A numeric-symbolic interface was designed for the REDUCE computer algebra system, which allows to call FORTRAN and C codes from LISP functions in interpretation as well as in compilation regimes, and inversely, that is, calling both compiled and interpreted LISP functions from numerical codes written in C or FORTRAN. An extra debugging tool was also developed, such that dynamically loaded codes in C, FORTRAN and LISP can be debugged in running process [16].

A new general algorithmic technique for the involutive analysis of polynomial ideals and polynomial equation systems was designed. It is based on a new concept of involutive monomial division. Based of the latter, a new efficient algorithm for transformation of algebraic nonlinear equation systems into involutive form, turning up into a certain Grebner based form, was developed. It provides the user with universal tools for solving nonlinear algebraic systems [17].

A new computer algebra algorithm was designed and implemented in C for manipulation of finitely presented Lie algebra and superalgebra. The package is useful for solving problems of theoretical and mathematical physics dealing with string theories, quantum groups and integral analysis of nonlinear differential equations [18].

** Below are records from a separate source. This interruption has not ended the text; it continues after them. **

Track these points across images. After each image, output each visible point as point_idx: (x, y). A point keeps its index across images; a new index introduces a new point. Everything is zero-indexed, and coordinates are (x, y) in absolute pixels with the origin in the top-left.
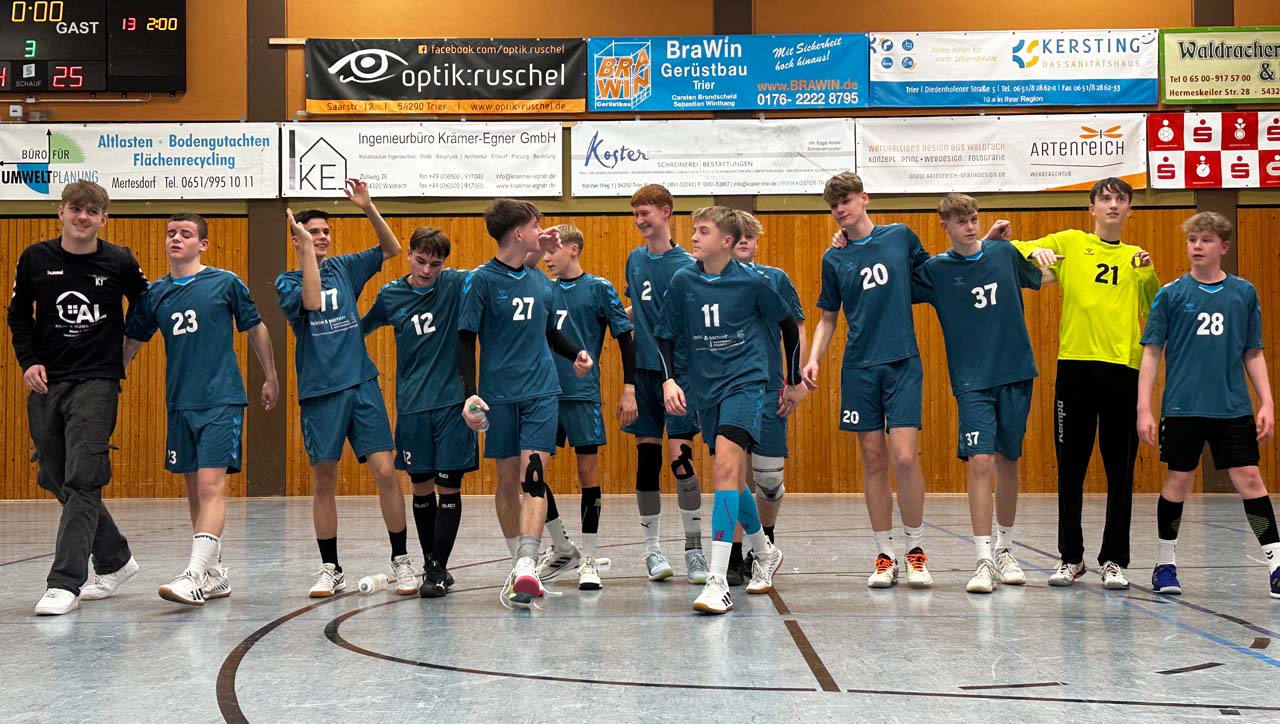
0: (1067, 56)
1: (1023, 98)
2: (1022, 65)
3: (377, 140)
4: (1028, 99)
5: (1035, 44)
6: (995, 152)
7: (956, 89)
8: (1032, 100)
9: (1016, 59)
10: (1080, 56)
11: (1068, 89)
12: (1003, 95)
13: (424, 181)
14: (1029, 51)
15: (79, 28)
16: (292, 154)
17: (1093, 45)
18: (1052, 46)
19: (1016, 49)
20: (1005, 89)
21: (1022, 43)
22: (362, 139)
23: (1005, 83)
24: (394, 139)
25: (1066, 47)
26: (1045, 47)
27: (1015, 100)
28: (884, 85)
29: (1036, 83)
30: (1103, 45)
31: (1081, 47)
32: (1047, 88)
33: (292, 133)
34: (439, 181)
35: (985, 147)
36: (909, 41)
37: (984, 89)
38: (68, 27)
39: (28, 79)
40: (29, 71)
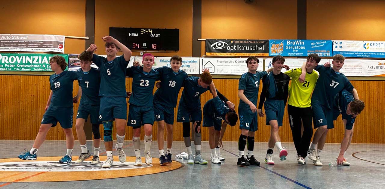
0: (375, 47)
3: (221, 62)
4: (367, 56)
5: (368, 44)
6: (360, 67)
7: (351, 53)
8: (368, 56)
9: (364, 47)
10: (378, 47)
11: (376, 54)
13: (232, 71)
14: (367, 45)
15: (156, 35)
16: (202, 65)
17: (381, 45)
18: (372, 45)
19: (364, 45)
20: (362, 54)
21: (365, 44)
22: (218, 61)
23: (362, 52)
24: (225, 62)
25: (375, 45)
26: (370, 45)
27: (364, 56)
28: (336, 52)
29: (369, 52)
30: (383, 45)
31: (378, 45)
32: (371, 54)
33: (202, 60)
34: (235, 71)
35: (358, 66)
36: (341, 42)
37: (357, 53)
38: (153, 35)
39: (144, 47)
40: (144, 45)
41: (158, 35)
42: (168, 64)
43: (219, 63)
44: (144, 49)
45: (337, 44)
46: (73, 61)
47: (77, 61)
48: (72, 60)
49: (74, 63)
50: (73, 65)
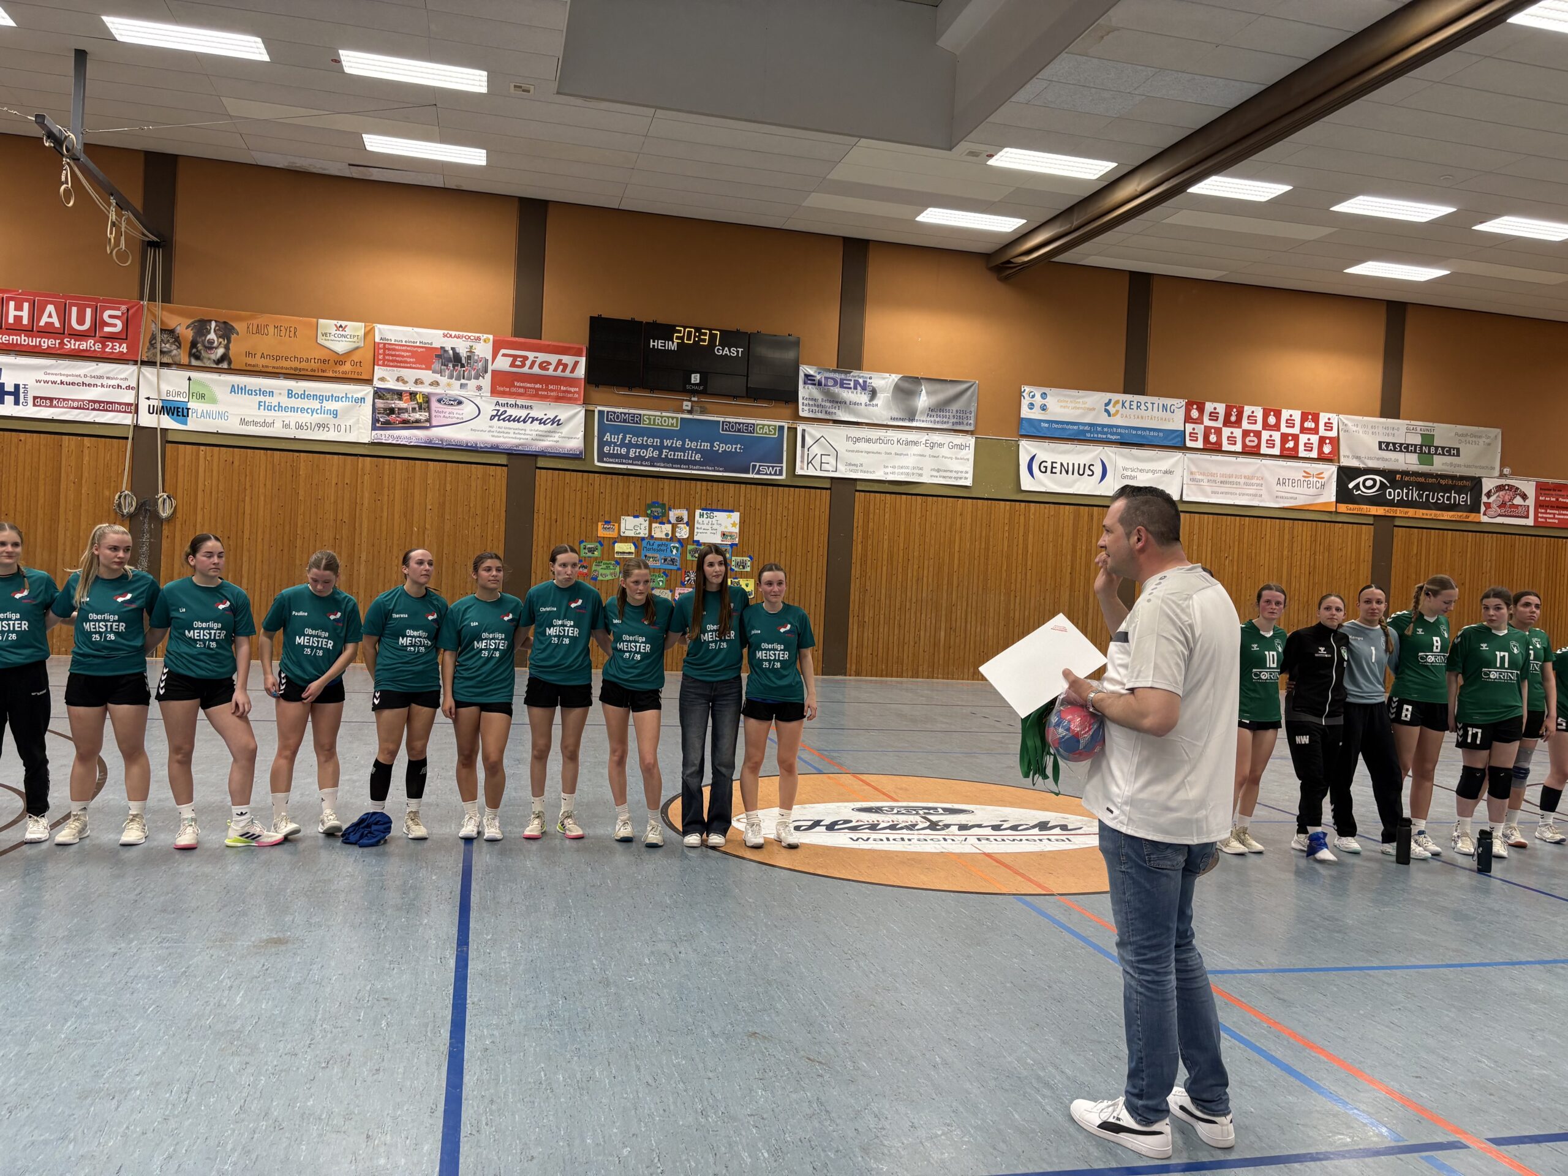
0: (1135, 411)
1: (1109, 436)
2: (1109, 415)
3: (858, 440)
4: (1111, 437)
5: (1117, 402)
6: (1258, 482)
7: (1070, 427)
8: (1113, 438)
9: (1107, 411)
10: (1142, 412)
11: (1134, 432)
12: (1098, 433)
13: (887, 470)
14: (1114, 406)
15: (730, 352)
16: (803, 446)
17: (1149, 405)
18: (1127, 405)
19: (1107, 404)
20: (1099, 429)
21: (1110, 400)
22: (848, 438)
23: (1099, 425)
24: (868, 441)
25: (1134, 407)
26: (1123, 404)
27: (1104, 436)
28: (1030, 421)
29: (1117, 427)
30: (1156, 406)
31: (1143, 407)
32: (1123, 431)
33: (804, 430)
34: (896, 471)
35: (1253, 478)
36: (1045, 394)
37: (1087, 428)
38: (723, 350)
39: (693, 384)
40: (695, 378)
41: (738, 352)
42: (260, 402)
43: (851, 443)
44: (694, 392)
45: (1033, 396)
46: (385, 410)
47: (399, 409)
48: (382, 406)
49: (388, 415)
50: (387, 423)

In the REDUCE system, has been developed a program for Birkhoff-Gustavson normalization of polynomial Hamiltonians [19]. A new algorithmic method for computation of multi-loop Feynman diagrams with masses and external momenta was developed. The method was successfully applied to the following computational problems of great importance in theoretical high energy physics: three- loop QCD corrections to the electroweak r parameter; two-loop corrections to the same parameter with the massive Higgs boson and massive top-quark; momenta of the structure functions in two-loop approximation with massive particles [20].